§ **INSTRUCTION**:
Continue the article below about fixing a dog's behavior problems before giving it up to a rescue or shelter, starting right after its last sentence.

§ **TEXT SEGMENT**:
○ ○ ○
The dreaded “It’s not working out” phone call. It happens in rescue more than most people would believe. A good rescue, as well as a good breeder, will always take their dog back – but the ability to return a misbehaving dog, may just be the impetus of the problem.

Faced with the option of a high-kill rate shelter or “the rescue will just find her another home” many adopters opt for option 2 and dump the dog they’ve committed to for 15 plus years back on the rescue as someone else’s problem. The reality is, many of the behavior problems encountered are the fault of the owner and not the dog itself.

Take Sara, a very high-strung, busy, young German Shorthaired Pointer (GSP) being returned a third time to our rescue. A pure-bred GSP is typically bred for as a versatile hunter and all-purpose gun dog per the American Kennel Club. This type of dog, based solely on the intent of her breeding, will innately require a different living environment than perhaps a Great Dane who are known couch potatoes. As a sporting dog, Sara’s owners needed to realize that most require regular, invigorating exercise – without that regular exercise, a dog must find other outlets for their energy.

In Sara’s case, without the regular exercise, her outlet became digging up the backyard. For her owners, who were renting their home, they felt this was an unresolvable behavior that required her to be returned.

But what can you do when your dog is being destructive, or aggressive, or exhibiting other inappropriate behaviors that make you consider surrendering her to shelter? We’ve identified 7 solutions to help you identify and resolve those behavior problems before your consider the shelter option.

  1. Research your dog’s breed(s): Starting with a history of your dog’s breed purpose may just help you identify why your dog is misbehaving and how you can solve the problem. Sara is hunting dog and requires activity similar to her hunting background. Herding dogs’ pure instinct prompts many of these dogs to gently herd their owners, especially children. Dogs in the working group are bred for guarding property, pulling sleds and performing water rescues and while you may not need to stage a rescue effort – these dogs enjoying working. This information is invaluable in helping you understand why your dog is behaving the way it is and may help you identify means of channeling their behavior into a activity that is more instinctual and satisfying to your dog than the misbehavior they are currently exhibiting.
  2. Exercise: Many good rescues will try to match their dogs with families with equivalent activity levels. A high strung dog is a good match with a family that runs or hikes often while a dog with less energy is typically a better match for a family who tends to be more sedentary. But regardless of the activity level of the dog – A TIRED DOG IS A GOOD DOG. This is our number one mantra for the misbehaving dog. A tired dog is typically not: destructive, noisy, aggressive, etc, etc. So the first recommendation for solving behavior issues is TAKE YOUR DOG FOR A WALK AND MAKE IT A LONG WALK. Yes, that is capitalized and screamy because it is the most important and often the best solution for solving behavior problems. Don’t have time? Hire a dog-walker to TAKE YOUR DOG FOR A WALK AND MAKE IT A LONG WALK. We think we have made this point clear. If the dog is still acting inappropriately – make the walk longer and/or faster.
○ ○ ○
§ **PROVIDED RECORDS**:
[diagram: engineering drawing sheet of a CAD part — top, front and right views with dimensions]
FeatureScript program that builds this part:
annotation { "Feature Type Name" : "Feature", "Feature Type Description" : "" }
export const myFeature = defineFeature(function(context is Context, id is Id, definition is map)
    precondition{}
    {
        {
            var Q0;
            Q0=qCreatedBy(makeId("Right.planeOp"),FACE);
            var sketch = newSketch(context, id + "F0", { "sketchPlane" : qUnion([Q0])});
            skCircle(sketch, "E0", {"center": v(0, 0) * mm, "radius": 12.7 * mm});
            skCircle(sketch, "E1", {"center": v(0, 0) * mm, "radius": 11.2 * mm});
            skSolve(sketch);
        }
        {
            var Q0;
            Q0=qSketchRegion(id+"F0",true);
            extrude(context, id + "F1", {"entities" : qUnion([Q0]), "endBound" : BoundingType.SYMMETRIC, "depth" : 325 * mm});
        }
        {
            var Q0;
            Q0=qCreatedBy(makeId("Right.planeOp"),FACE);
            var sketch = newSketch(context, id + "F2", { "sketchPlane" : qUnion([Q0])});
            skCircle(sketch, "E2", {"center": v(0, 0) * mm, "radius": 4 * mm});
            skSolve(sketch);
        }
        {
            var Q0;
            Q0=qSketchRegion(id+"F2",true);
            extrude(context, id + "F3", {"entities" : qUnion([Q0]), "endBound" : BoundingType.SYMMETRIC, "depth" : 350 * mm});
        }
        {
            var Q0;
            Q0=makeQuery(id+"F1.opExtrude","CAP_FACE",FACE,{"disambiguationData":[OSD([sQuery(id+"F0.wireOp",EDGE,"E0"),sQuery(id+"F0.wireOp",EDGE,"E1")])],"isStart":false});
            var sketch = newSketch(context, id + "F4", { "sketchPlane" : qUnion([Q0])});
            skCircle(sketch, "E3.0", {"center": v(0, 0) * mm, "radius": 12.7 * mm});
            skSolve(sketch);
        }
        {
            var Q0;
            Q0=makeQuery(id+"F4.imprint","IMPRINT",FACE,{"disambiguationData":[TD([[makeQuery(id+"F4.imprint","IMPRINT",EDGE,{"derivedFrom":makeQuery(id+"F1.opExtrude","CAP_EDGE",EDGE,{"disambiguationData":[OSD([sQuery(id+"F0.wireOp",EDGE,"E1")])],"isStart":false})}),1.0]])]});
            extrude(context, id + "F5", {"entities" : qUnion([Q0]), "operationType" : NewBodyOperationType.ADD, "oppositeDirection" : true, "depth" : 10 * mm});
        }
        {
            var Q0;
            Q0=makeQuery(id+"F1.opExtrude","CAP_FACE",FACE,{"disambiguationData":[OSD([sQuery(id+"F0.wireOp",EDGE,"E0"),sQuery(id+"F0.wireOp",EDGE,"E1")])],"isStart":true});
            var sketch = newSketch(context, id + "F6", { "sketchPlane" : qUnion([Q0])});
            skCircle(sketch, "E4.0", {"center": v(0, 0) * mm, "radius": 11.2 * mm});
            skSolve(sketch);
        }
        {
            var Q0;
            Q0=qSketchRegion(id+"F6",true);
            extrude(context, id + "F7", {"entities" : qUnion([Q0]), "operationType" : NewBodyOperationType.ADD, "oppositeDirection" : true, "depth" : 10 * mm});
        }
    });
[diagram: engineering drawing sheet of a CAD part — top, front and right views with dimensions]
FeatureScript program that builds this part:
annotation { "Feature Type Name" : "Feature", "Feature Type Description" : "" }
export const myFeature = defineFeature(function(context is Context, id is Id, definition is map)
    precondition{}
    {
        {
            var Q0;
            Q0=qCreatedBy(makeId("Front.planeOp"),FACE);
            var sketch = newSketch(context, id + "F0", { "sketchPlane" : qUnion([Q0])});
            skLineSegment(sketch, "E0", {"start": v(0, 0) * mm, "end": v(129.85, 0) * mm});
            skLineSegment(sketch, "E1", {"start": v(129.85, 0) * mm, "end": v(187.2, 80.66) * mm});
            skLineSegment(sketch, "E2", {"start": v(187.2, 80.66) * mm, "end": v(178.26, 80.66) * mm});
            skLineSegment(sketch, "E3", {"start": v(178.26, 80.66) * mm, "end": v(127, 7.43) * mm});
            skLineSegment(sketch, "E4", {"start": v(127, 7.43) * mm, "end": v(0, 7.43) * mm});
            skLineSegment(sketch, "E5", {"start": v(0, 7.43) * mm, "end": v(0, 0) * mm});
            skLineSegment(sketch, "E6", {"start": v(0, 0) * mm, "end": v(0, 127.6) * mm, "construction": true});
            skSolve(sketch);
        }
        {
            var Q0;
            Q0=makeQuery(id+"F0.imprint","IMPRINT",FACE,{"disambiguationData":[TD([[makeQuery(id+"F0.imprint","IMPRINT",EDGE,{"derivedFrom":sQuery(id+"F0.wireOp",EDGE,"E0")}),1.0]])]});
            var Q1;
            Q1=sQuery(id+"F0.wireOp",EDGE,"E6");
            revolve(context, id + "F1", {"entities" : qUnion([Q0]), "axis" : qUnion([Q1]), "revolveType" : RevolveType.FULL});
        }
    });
○ ○ ○
§ **RESULT**:
  3. Train: In some behavior cases, a good trainer can make all of the difference. If your dog is comfortable with basic commands (sit, down, stay, come) then you know the dog is trainable and may just need more advanced training from a professional source. We have seen huge behavioral turn-arounds from our foster dogs after spending a week or two with the trainer that works with our rescue. Behaviors such as leash aggression, food aggression, and general lack of control can be curtailed by a great trainer as long as the owner understands that this training is an on-going process and they will most likely need to change their own behavior as well. By the way, if your dog doesn’t even know the basic commands – how about spending a little quality time with Fido to get him there?
  4. Contain: You wouldn’t leave a baby home alone to wander the house and get themselves in trouble but it is amazing how many people will do that with a puppy or adolescent dog. If your dog has shown ANY signs of destructive behavior or is still a puppy or adolescent you NEED to contain the dog when you are not able to keep an eye on it. This is for your sanity and the dog’s. It is less cruel to contain your dog for its own safety than it is to dump it off at a high-kill shelter because the dog is destructive when you are not watching it. Containment can be baby gates, a laundry room, a crate, a indoor or outdoor dog run – anything that protects both the dog and your property is the correct solution for destructive behavior. Here’s the real deal – if the dog destroys your property when you are not watching it and you have not contained the dog – the destruction is YOUR FAULT because now you know better.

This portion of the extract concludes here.